The cemetery itself was gorgeous, although it’s hard to not impress us with tombs dating back to the 1800’s. The architecture and the care spent designing the tombs and the statues that accompany them has always been beautiful to me. It’s no Pere Lachaise, but it is absolutely worth a visit. Tons of things have been filmed here, including scenes from Interview with the Vampire. Apparently New Kids on the Block filmed their “Right Stuff” video in the cemetery, which our tour guide neglected to mention. Come on, sir. This is an important historical event! Maybe NKOTB fans were getting too crazy and they had to remove that tidbit from the tour. I’m sure we would have been escorted out after recreating the slow-mo cemetery chase and doing the sweet Right Stuff scissor kick slide dance. And as we were being dragged out, I would have yelled “worth itttt!”
After the tour we wandered out to Magazine Street. It didn’t really seem like our scene, so we hopped a streetcar back to the French Quarter. As we wandered around the streets we came across Vacherie. American Horror Story fans may recognize the restaurant from season 3 during the Witches’ Walk. We recreated it as best we could, without Jessica Lange or a Coven. #Covenofone
Now this is important. Commit this to memory. We inadvertently wandered into the New Orleans School of Cooking. Apparently pralines are the thing here. Apparently pralines are prevalent in New Orleans as a whole. Neither of us had ever had a praline. We snagged a couple as a snack and they were amaze-balls. Granted we had nothing to compare them to, but good is good. Throughout the rest of the trip we tried pralines from all over the city. NONE OF THEM COMPARED. Go. Try them all. Please write and tell me if you disagree or if maybe we managed to miss one. Judging from what we ate, I will say with confidence the New Orleans School of Cooking has the best dang pralines in New Orleans. Maybe in the world, I dunno. They make ’em fresh and bag ’em up just quick enough to keep up with the steady stream of orders. You’ll find this little gem tucked in among some shops next to Jackson Square. They’re sold pre-packaged throughout the city, but nothing beats the warm fresh ones.
Pralines in hand, (and in mouth), we made our way to Cafe du Monde. The place was packed, but the wait was short and the patio was bustling. As we made our way to our table, I noticed the complete abandon with which everyone was enjoying their beignets.
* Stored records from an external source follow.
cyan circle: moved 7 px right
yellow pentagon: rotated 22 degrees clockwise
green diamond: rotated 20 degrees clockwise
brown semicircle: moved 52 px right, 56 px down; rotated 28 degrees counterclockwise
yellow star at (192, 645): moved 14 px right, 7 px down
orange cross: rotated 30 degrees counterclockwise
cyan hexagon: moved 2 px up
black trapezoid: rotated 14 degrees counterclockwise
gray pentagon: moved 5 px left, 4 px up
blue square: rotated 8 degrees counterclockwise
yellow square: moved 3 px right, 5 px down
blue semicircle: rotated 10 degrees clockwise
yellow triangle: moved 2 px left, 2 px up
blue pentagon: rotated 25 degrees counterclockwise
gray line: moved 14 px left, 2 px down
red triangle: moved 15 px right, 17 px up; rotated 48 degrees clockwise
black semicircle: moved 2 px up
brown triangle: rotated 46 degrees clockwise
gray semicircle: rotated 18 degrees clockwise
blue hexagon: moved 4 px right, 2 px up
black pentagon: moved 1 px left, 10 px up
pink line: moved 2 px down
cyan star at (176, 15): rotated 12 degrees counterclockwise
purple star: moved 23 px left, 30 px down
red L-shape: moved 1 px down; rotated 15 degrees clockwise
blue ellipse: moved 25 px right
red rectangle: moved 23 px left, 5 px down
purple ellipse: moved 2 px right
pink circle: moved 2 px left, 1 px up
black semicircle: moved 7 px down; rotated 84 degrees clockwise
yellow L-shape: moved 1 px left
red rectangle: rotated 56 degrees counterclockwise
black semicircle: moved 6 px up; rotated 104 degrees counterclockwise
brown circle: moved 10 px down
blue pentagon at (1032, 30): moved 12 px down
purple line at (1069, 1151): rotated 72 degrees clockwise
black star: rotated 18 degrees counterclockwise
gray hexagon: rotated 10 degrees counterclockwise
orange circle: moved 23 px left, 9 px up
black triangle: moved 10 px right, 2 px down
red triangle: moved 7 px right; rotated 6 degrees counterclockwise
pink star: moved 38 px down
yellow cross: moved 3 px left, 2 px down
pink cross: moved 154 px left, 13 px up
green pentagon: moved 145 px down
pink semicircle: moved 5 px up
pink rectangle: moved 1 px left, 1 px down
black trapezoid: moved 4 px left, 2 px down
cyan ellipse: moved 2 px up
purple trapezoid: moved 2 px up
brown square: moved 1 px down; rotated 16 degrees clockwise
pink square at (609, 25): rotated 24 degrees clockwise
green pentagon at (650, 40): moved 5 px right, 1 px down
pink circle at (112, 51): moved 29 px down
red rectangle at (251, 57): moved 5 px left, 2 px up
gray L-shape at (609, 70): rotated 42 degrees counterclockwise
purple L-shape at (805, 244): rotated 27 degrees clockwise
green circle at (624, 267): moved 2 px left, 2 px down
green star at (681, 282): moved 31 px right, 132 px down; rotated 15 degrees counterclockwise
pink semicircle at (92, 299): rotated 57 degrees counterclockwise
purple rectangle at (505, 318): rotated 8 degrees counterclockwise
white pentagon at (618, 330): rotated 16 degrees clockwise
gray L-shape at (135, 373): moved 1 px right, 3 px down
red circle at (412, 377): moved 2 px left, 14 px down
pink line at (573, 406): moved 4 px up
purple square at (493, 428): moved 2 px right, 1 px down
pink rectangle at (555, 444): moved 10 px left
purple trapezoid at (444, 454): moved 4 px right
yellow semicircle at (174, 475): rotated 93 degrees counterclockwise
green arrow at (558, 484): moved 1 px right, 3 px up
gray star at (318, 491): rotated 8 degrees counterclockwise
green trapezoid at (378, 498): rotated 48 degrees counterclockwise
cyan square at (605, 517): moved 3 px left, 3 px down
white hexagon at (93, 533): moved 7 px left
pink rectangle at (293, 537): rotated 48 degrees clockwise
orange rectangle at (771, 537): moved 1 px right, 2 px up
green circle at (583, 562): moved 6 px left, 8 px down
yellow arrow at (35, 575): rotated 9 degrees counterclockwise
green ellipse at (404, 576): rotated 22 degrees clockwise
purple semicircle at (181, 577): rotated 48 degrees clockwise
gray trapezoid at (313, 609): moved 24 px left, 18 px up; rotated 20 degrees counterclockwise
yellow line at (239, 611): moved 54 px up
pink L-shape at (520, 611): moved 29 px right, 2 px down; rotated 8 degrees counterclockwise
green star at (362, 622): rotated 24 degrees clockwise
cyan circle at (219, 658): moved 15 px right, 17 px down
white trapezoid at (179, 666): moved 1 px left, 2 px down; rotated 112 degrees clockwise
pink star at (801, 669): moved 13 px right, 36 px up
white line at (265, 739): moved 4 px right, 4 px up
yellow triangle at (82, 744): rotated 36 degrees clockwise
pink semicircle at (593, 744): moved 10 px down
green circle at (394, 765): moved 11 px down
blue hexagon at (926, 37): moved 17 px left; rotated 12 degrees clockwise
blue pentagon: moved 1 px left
Adults and kids alike absolutely covered in what I would later find out, an inescapable dusting of powdered sugar. Their faces, their hands, their pants, their feet. The floor reminded me of one of those BBQ places that throws sawdust and peanut shells on the ground, except for this was all snowy white sugar. There are really only two things on the menu here – beignets and coffee. We ordered both, and a sax man on the street serenaded us as we snacked. As we dug into the beignets, I understood why everyone was covered in powdered sugar. Resistance was futile and getting doused was part of the fun. It was best to just surrender entirely to the pastry and dust off afterwards. A lesson I learned pretty quickly after attempting to wipe a mound of sugar off my lap with a damp napkin. Essentially I succeeded in making a sort of sugar/napkin paste and proudly donned that on my black pants for the rest of the day.
The sax man started up “When The Saints Go Marching In” and sitting in the middle of this beautiful historic city, trying new foods and living out a portion of my bucket list, I welled up with tears because I was reminded so intensely of my Grandmother and overwhelmed by the beauty, the strangeness and the temporary nature of life. Each and every moment is once in a lifetime. Even if I make my way back to this city, and visit this same cafe, it will not be the same moment as it was right then and there. It was a nice reminder to soak it all in and appreciated every single last bit. Thank you, Sax Man for unexpectedly bringing her back to me that afternoon.